LISTED RECORDS:
----

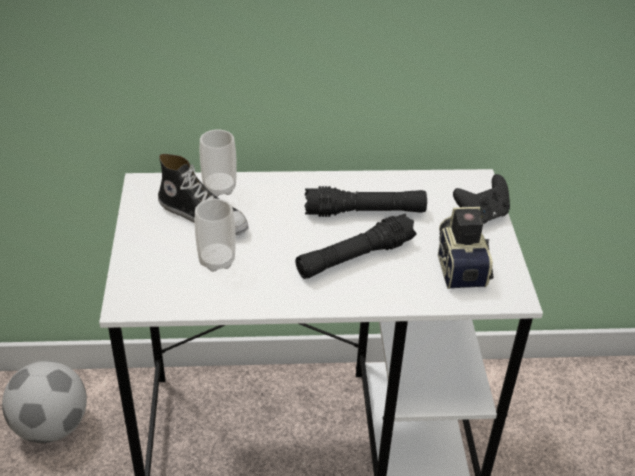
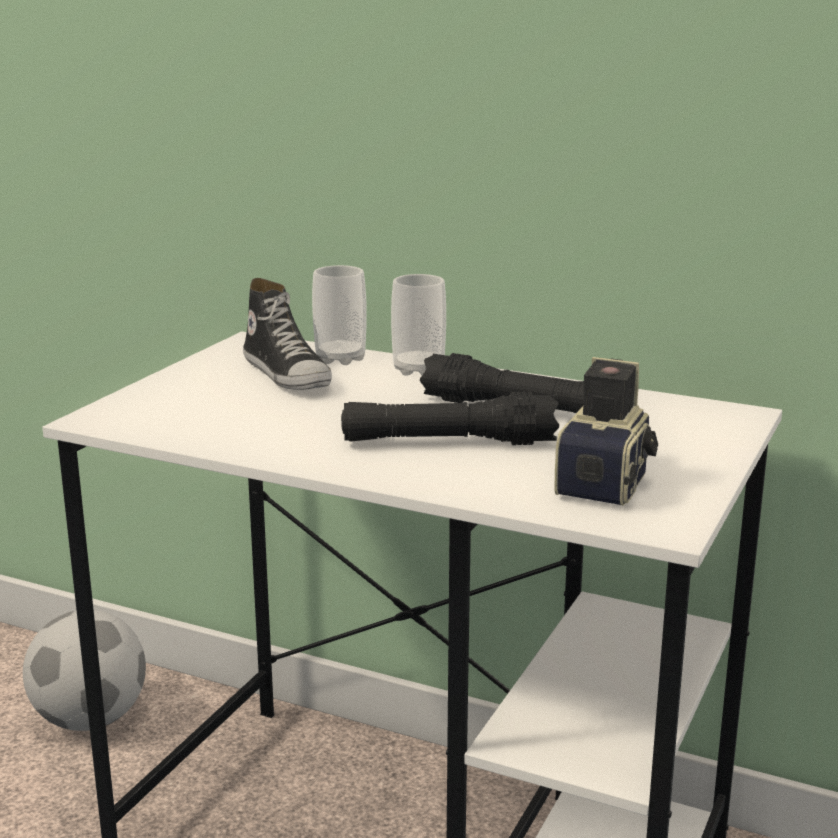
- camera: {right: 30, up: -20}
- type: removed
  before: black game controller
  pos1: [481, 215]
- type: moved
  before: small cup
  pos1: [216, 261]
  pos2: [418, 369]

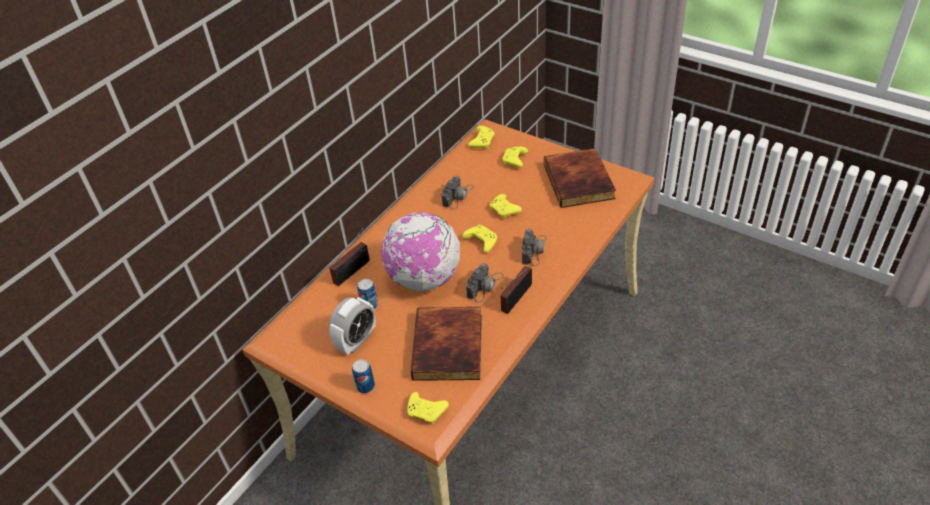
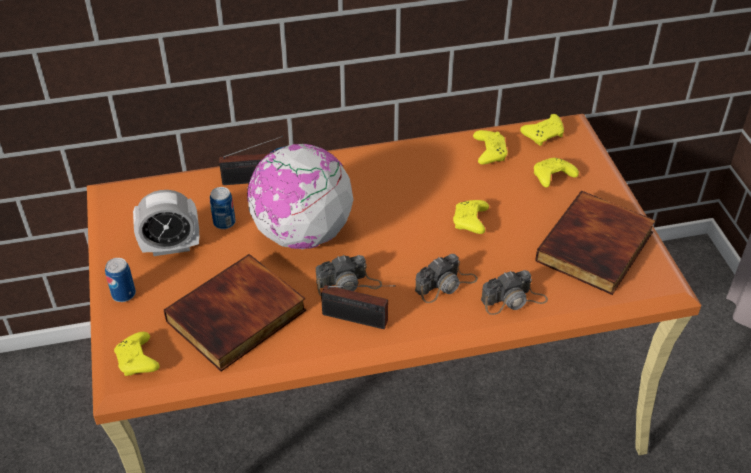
- camera: {right: 40, up: 0}
- type: moved
  before: photo camera
  pos1: [458, 196]
  pos2: [513, 300]
- type: moved
  before: yellow game controller
  pos1: [481, 242]
  pos2: [489, 152]
- type: turned
  before: radio receiver
  pos1: [514, 299]
  pos2: [358, 319]
  turn: -150

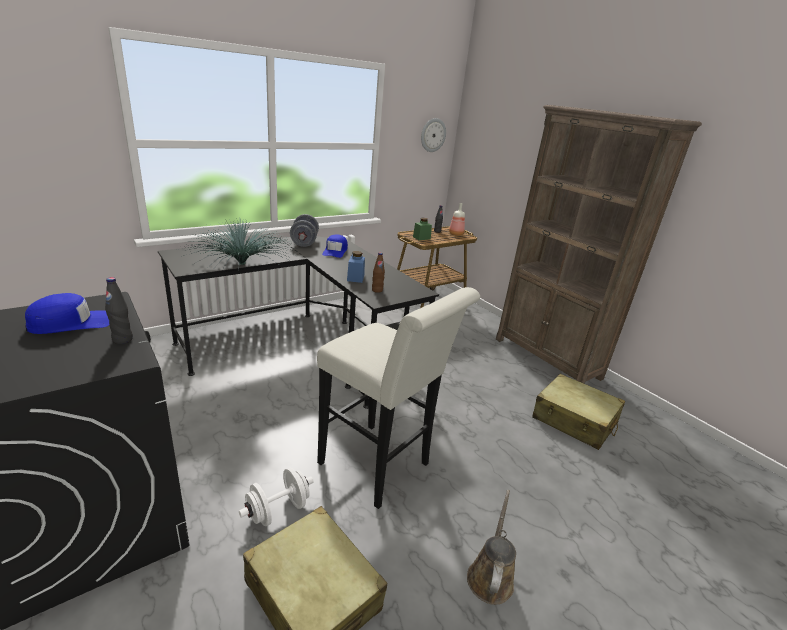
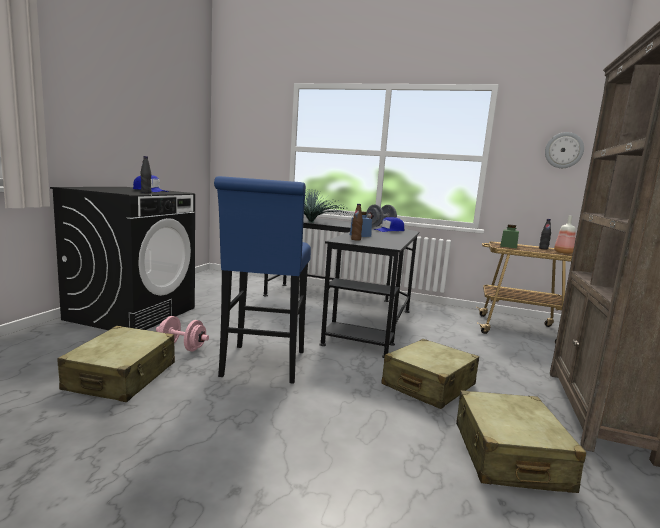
- camera: {right: 55, up: -15}
- type: recoloured
  before: white-coloured stool seat
  after: bluish stool seat
  pos1: [380, 467]
  pos2: [262, 367]
- type: recoloured
  before: white-coloured hand weight
  after: pinkish hand weight
  pos1: [278, 510]
  pos2: [182, 347]
- type: removed
  before: brown-coloured watering can
  pos1: [490, 576]
- type: added
  after: beige piece of luggage
  pos2: [428, 385]

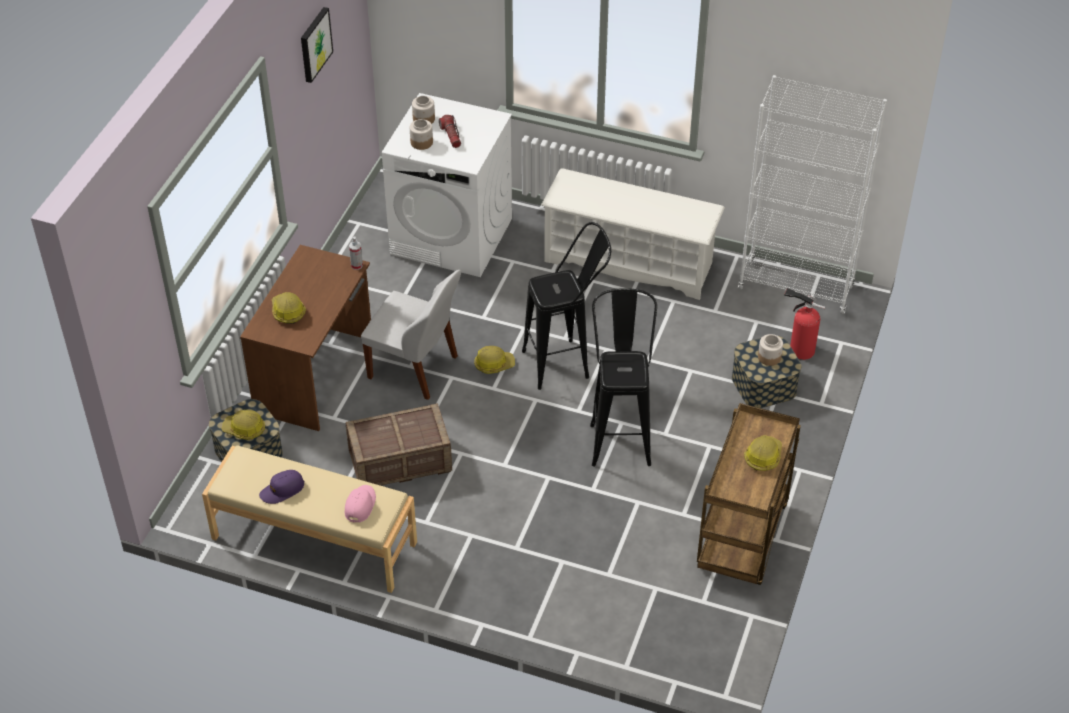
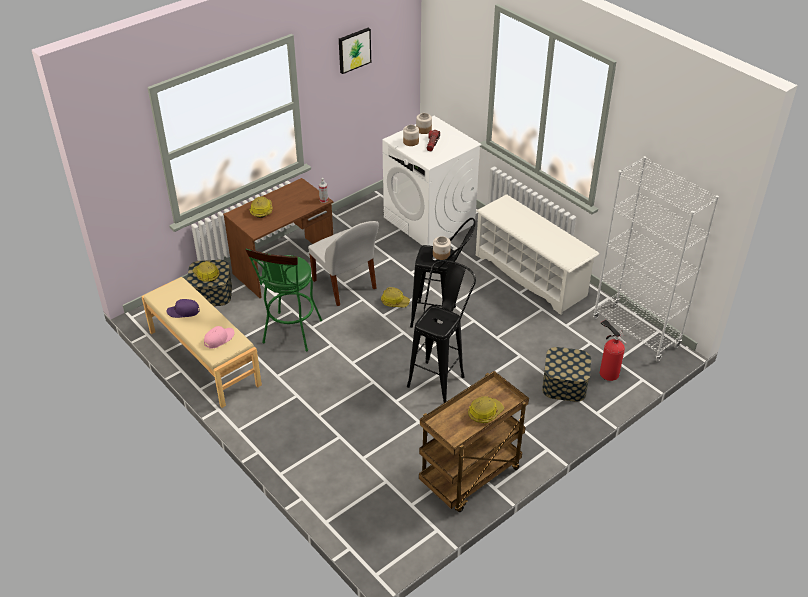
- camera: {right: 30, up: -5}
- type: moved
  before: storage jar
  pos1: [769, 357]
  pos2: [441, 254]
- type: replaced
  before: crate
  after: green-coloured stool seat
  pos1: [399, 462]
  pos2: [291, 335]

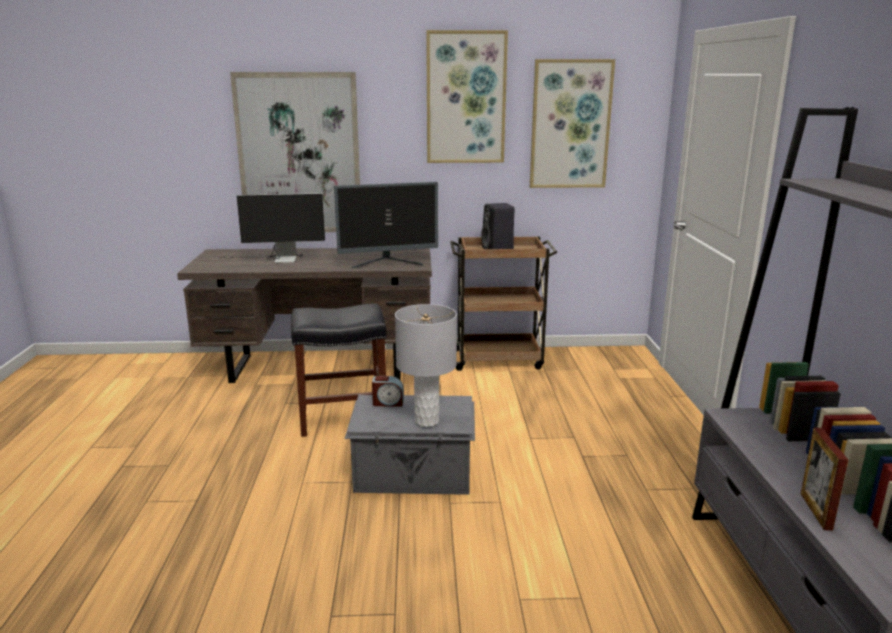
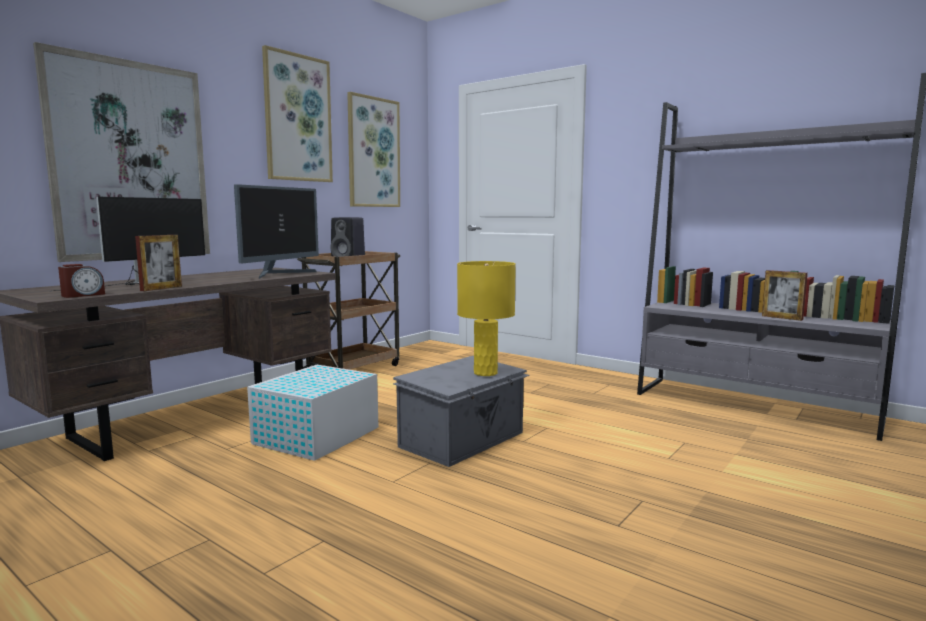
- camera: {right: -50, up: -10}
- type: replaced
  before: black stool seat
  after: white-coloured storage container
  pos1: [341, 418]
  pos2: [315, 436]
- type: recoloured
  before: gray tabletop lamp
  after: yellow tabletop lamp
  pos1: [427, 421]
  pos2: [486, 373]
- type: moved
  before: table clock
  pos1: [388, 402]
  pos2: [83, 295]
- type: added
  after: picture frame
  pos2: [161, 288]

----

EXERCISE INSTRUCTIONS: Without the pictures, reproduce every line of the records above exactly.

RESULT OF THIS EXERCISE:
- camera: {right: 30, up: -20}
- type: removed
  before: black game controller
  pos1: [481, 215]
- type: moved
  before: small cup
  pos1: [216, 261]
  pos2: [418, 369]

- camera: {right: 40, up: 0}
- type: moved
  before: photo camera
  pos1: [458, 196]
  pos2: [513, 300]
- type: moved
  before: yellow game controller
  pos1: [481, 242]
  pos2: [489, 152]
- type: turned
  before: radio receiver
  pos1: [514, 299]
  pos2: [358, 319]
  turn: -150

- camera: {right: 55, up: -15}
- type: recoloured
  before: white-coloured stool seat
  after: bluish stool seat
  pos1: [380, 467]
  pos2: [262, 367]
- type: recoloured
  before: white-coloured hand weight
  after: pinkish hand weight
  pos1: [278, 510]
  pos2: [182, 347]
- type: removed
  before: brown-coloured watering can
  pos1: [490, 576]
- type: added
  after: beige piece of luggage
  pos2: [428, 385]

- camera: {right: 30, up: -5}
- type: moved
  before: storage jar
  pos1: [769, 357]
  pos2: [441, 254]
- type: replaced
  before: crate
  after: green-coloured stool seat
  pos1: [399, 462]
  pos2: [291, 335]

- camera: {right: -50, up: -10}
- type: replaced
  before: black stool seat
  after: white-coloured storage container
  pos1: [341, 418]
  pos2: [315, 436]
- type: recoloured
  before: gray tabletop lamp
  after: yellow tabletop lamp
  pos1: [427, 421]
  pos2: [486, 373]
- type: moved
  before: table clock
  pos1: [388, 402]
  pos2: [83, 295]
- type: added
  after: picture frame
  pos2: [161, 288]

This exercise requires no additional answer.